Savoury semolina cake

8 servings
35 min
25 min
Very Easy


Number of serving: 8
2 tsp vegetable oil

1 cup semolina

1 cup plain low fat yoghurt

3 tbsp water

¼ cup frozen peas

¼ cup chopped onions

¼ thinly sliced carrot

¼ chopped bell pepper

1 tsp grated

1 green chilli chopped finely

Few curry leaves

1 tsp red chilli powder

¼ tsp turmeric powder

1 tsp mustard seeds

½ tsp cumin seeds

1 tsp bicarbonate of soda

1 tsp sesame seeds


  • Preheat the oven at 180 C and oil a medium loaf tin.
  • Mix together the semolina, yoghurt, water, salt to make a batter of a medium thick consistency.
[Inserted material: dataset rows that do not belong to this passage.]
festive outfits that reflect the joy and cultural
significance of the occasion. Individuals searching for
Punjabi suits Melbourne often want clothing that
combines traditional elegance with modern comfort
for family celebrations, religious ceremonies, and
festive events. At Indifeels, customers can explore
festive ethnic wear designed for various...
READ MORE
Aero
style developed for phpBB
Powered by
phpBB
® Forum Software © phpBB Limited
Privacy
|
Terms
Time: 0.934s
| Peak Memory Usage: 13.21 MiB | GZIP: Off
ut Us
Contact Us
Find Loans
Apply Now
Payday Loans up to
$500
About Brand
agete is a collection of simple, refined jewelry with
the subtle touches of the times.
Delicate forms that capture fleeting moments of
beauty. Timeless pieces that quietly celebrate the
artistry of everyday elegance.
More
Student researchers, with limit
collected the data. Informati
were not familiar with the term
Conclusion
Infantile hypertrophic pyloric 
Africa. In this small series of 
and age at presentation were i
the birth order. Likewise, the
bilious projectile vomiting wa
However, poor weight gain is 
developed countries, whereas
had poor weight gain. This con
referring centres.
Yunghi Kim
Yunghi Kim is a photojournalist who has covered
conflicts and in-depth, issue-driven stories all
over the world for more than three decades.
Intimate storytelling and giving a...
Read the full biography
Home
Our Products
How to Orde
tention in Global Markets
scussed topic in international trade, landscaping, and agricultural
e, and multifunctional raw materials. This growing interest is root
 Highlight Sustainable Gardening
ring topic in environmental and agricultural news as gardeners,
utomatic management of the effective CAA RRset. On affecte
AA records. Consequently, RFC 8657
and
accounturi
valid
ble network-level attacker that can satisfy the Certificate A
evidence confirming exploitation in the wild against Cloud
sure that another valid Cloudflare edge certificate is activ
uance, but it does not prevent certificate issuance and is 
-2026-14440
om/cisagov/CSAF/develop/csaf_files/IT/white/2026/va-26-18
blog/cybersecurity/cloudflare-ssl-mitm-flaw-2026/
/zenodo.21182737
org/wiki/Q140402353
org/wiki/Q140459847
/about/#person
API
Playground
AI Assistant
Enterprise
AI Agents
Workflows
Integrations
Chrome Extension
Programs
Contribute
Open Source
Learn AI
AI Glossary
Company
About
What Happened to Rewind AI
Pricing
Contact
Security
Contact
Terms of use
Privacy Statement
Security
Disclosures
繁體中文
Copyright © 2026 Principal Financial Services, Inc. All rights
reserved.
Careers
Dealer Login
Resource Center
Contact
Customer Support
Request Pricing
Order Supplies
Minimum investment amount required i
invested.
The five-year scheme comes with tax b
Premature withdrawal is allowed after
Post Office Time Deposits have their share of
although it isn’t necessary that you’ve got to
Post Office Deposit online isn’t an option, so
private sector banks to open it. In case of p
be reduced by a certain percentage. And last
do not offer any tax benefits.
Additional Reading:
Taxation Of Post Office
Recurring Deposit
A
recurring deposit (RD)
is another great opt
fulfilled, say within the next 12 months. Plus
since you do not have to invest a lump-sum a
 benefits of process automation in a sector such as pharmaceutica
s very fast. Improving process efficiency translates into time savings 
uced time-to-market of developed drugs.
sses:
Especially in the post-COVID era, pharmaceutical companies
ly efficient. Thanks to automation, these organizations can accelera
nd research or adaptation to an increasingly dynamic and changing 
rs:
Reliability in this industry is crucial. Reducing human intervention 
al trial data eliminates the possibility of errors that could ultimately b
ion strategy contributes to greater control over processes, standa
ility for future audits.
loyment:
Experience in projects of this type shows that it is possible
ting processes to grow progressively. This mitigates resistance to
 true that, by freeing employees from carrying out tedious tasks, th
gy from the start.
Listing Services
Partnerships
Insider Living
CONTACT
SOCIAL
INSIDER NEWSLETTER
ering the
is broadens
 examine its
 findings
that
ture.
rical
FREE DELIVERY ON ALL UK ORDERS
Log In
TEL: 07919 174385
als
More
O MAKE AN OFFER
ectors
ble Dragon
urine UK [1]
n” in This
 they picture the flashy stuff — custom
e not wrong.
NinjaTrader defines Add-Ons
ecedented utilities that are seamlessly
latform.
Heat the oil in a small saucepan.
  • Add mustard seeds, curry leaves, green chilies and cumin seeds and cook for about 20 seconds until the mustard seeds have popped and the cumin is aromatic. Add the veggies and spices and cook for 2-3 minutes Stir into batter.
  • Stir in the bicarbonate of soda and immediately pour the mixture into the prepared tin and sprinkle over sesame seeds. Bake in the preheated oven for 20-25 minutes.
  • The cake is ready when a toothpick inserted in the middle comes out clean and when the edges are crisp. Leave the cake to cool in the tin. When cooled take it out of the tin, slice them. Serve them with the chutney of your choice.